Kısacası 2016, bitmesini dört gözle beklediğimiz bir yılken 2017 onu aratmadı ve gündeme göz ucuyla bakınca dahi gidişat 2018'den de umut kırıntıları sunmuyor,demiştim negatif girdiğinden öyle gitti sanırım ama artık bahtıma kendi dilimle bağladığım tüm olumsuzlukları iptal ediyor 2019 a yöneliyorum.  

Godot'yu Beklerken formatında geçen hayatımızda dış dünyaya dair bir şey yapamadığımız aşikar. Öyleyse muhasebe yapma fırsatı sunan yıl dönümlerinde oturup kendi hayatımıza ilişkin neler yaptık, neleri eksik bıraktık diye düşünmeliyiz. 

Geleceğe dair büyük ve uzun vadeli planlar yapmak boşuna. Ama özel hayatımıza dair küçük planlar yapmak bizi bir yola sokar. 

Güzel niyetler, bilinçli yönelişlerdir. Yeterince içten yapılırsa da bizi istediğimiz kapının önüne getirir. Ama o kapının açılması sadece bizim tokmağına dokunmamıza bağlı değildir. 

O nedenle bizler hükmümüzün geçmediği hayata dair planlar yerine kendimizin üzerindeki pası kiri temizleyeceğimiz niyetlere girmeliyiz. Yola koyulup kapıları çalacak gayreti göstermeli, sonrası için akışına bırakmayı bilmeliyiz. 
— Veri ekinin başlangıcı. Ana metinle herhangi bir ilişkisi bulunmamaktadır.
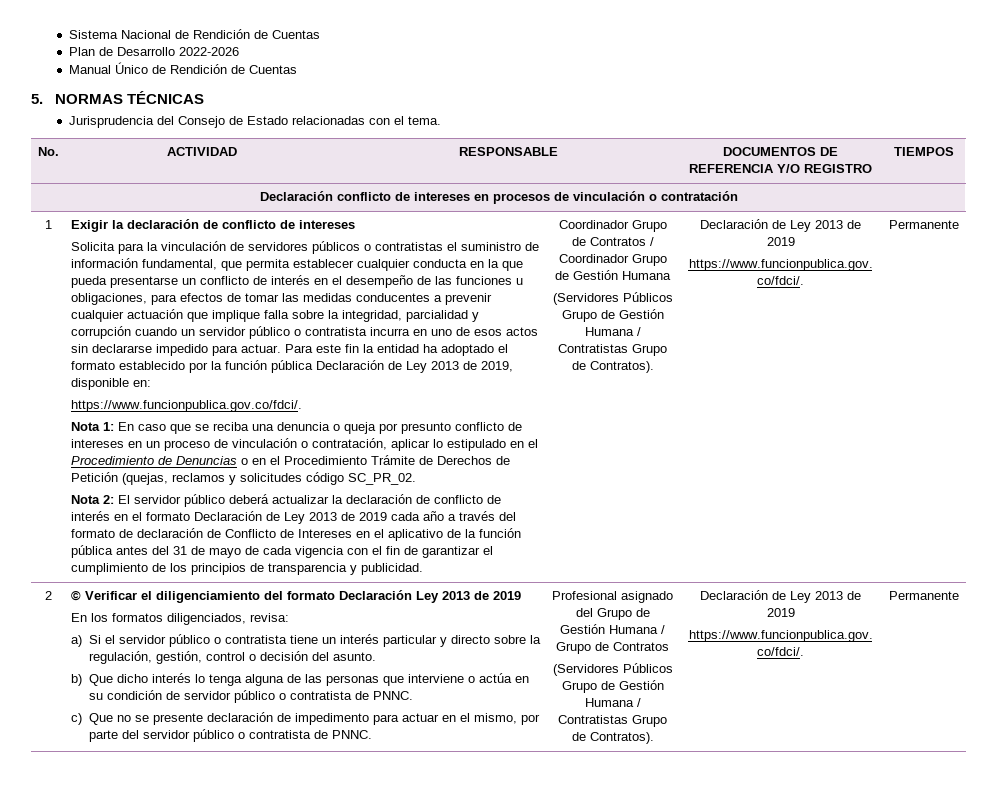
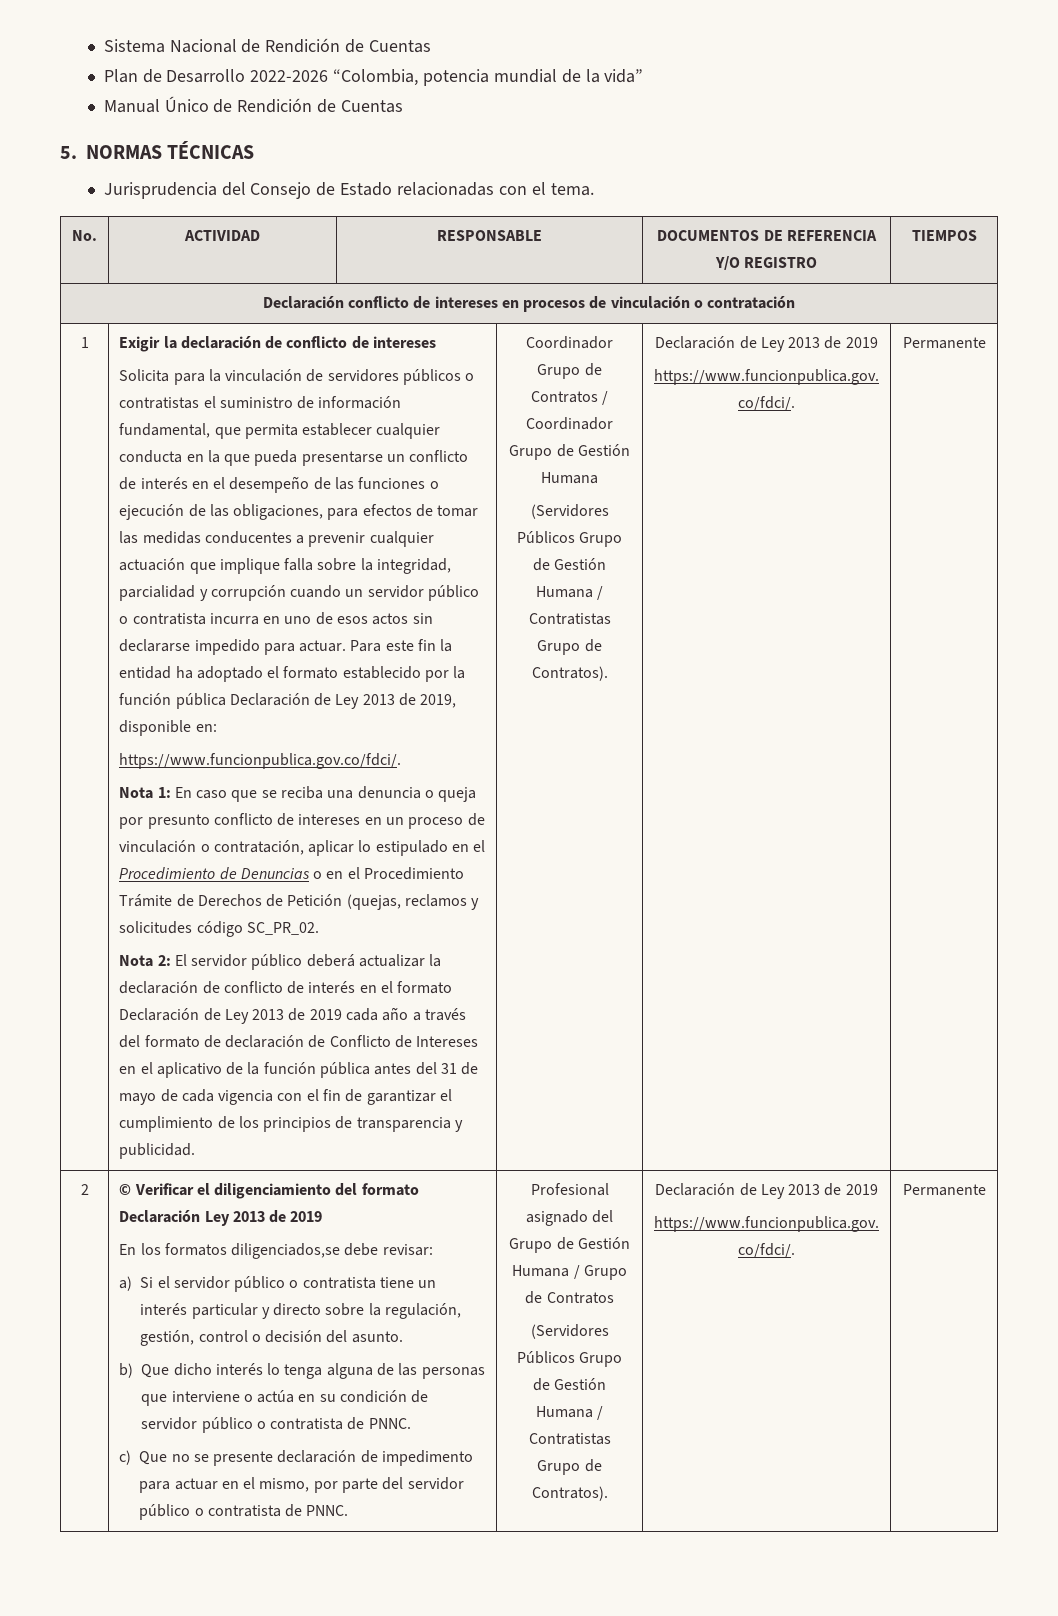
(240, 51) none -> [333,69,644,86] “Colombia, potencia mundial de la vida”
[516,278,524,285] u -> [429,481,439,489] [119,504,229,520] o ejecución de las
[167,613,290,625] diligenciados, revisa: -> [231,1243,433,1259] diligenciados,se debe revisar:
Yumrukladığımız halde açılmayan kapıların önünde ne de kolay söyleriz bu cümleyi: Akışına Bırak. Bir çeşit zevahiri kurtarmak derdindeyizdir. Düşmüşüzdür, kan revan içindedir dizlerimiz ama ayağa kalkar acımadı ki deriz. Sonra ekleriz, ne olacaksa olsun, akışına bıraktım. Öyle mi değil mi, hayat sınar. Ve insanın gücü ve kalitesi istedikleri gerçekleştiğinde değil gerçekleşmediğinde ortaya çıkar.

İlk fırsatta bu kötü yılın son günlerinde kendim için okuduğum kitaplardan ve seyrettiğim filmlerden beni etkileyenlerle ruhuma değmeyenlerin listesini yapacağım,diyerek bu blogda arşiv niteliğinde sinema günlüğü serisine başladım.Paylaşmaya değer olanlardan da yeri geldikçe söz ediyor, katkılarınızı da bekliyorum. 
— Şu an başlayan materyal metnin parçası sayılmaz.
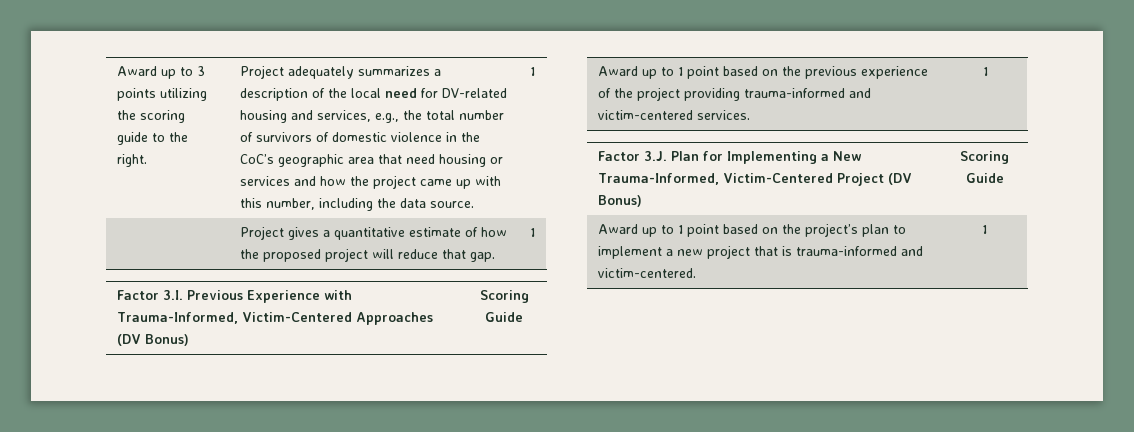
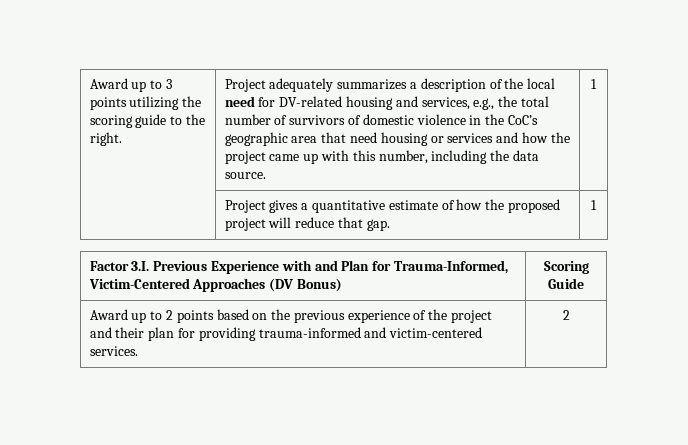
(352, 295) none -> [314,260,392,271] and Plan for
[677,66,719,79] 1 point -> [165,310,214,323] 2 points
(680, 94) none -> [89,327,195,341] and their plan for
[982,67,988,76] [597,151,861,164] [597,173,912,186] [597,195,642,207] [960,151,1009,164] [965,173,1004,183] [597,223,906,237] [597,245,923,259] [597,268,696,278] [982,225,987,234] 1 // Factor 3.J. Plan for Implementing a New Trauma-Informed, Victim-Centered Project (DV Bonus) | Scoring Guide // Award up to 1 point based on the project’s plan to implement a new project that is trauma-informed and victim-centered. | 1 -> [562,310,570,320] 2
Ama şimdi hepinizi Godot'yu Beklerken adlı baş yapıtı seyretmeye ve üzerine düşünmeye davet ediyorum. İlgilenenlere kitaba ve sahnelenen esere dair gerekli bilgiyi Google sunacaktır. 

Önünde beklediğimiz kapılara gelince; arzularımızdan sıyrılınca beklenmedik bir zamanda açılacak ve belki de beklediklerimizden çok daha zengin hazineler sunacak. 
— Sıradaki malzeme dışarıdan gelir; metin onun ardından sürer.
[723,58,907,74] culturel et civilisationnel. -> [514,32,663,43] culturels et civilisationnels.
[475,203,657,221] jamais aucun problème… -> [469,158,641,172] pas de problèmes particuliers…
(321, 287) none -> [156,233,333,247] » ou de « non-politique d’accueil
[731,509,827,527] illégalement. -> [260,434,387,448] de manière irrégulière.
Yukarıdaki resim, arşivimden. Bir daha gitmeyi istediğim İspanya'nın Córdoba  şehrinden. Buraya koydum ki, bari bu bahar döviz düşer de yeniden yolum düşer. 

Güzel niyetlerle yola çıktığımız, yollarda kalmadan güzelliklere ulaştığımız bir yıla girmek temennisiyle.

SİNEMA GÜNLÜĞÜ 5

Bugün şahane önerilerim var. Bu arada 23.filme gelmişiz:)) 
23-Revolutionary Road- HAYALLERİN PEŞİNDE 2008

 Sinemanın sevilen çiftlerinin bir araya geldiği sarsıcı bir film daha. detaylar için tıklayabilirsiniz. İyi ya da kötü olduğuna seyrettikten sonra siz karar verecekseniz. Belli bir yaşın üzerinde, evli ve çocuklu iseniz daha çok dokunacak size.    

-Hissetmek istiyorum. 
-Sakın unutma çiçeğini, büyümesi için onu sulamalısın.
-Siz bu güne kadar tanıştığımız en ilginç kişisiniz.
-Siz herkesten özel görünüyordunuz. 

24- About Time-Zamanda Aşk-2013



Güzel, aile kavramını öne çıkaran, aileyi olumlayıcı bir film.Kısaca, alt metninde, ailenin kıymetini bil, yaşadığın hayat istediğin, hayal ettiğin hayattan daha iyi olabilir diyor. 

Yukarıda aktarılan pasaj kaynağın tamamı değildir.